Items from a dataset:
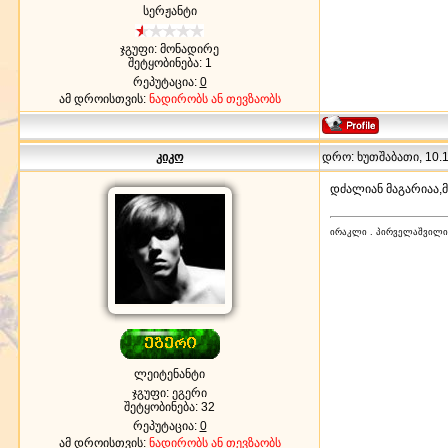
სერჟანტი
ჯგუფი: მონადირე
შეტყობინება:
1
რეპუტაცია:
0
ამ დროისთვის:
ნადირობს ან თევზაობს
კიკო
დრო: ხუთშაბათი, 10.12
დძალიან მაგარიაა,მ
ირაკლი . პირველაშვილი
ლეიტენანტი
ჯგუფი: ეგერი
შეტყობინება:
32
რეპუტაცია:
0
ამ დროისთვის:
ნადირობს ან თევზაობს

# [What to produce]
Copy the text of the records above line for line, without any change, and leave the pictures out.

# [Output for this exercise]
სერჟანტი
ჯგუფი: მონადირე
შეტყობინება:
1
რეპუტაცია:
0
ამ დროისთვის:
ნადირობს ან თევზაობს
კიკო
დრო: ხუთშაბათი, 10.12
დძალიან მაგარიაა,მ
ირაკლი . პირველაშვილი
ლეიტენანტი
ჯგუფი: ეგერი
შეტყობინება:
32
რეპუტაცია:
0
ამ დროისთვის:
ნადირობს ან თევზაობს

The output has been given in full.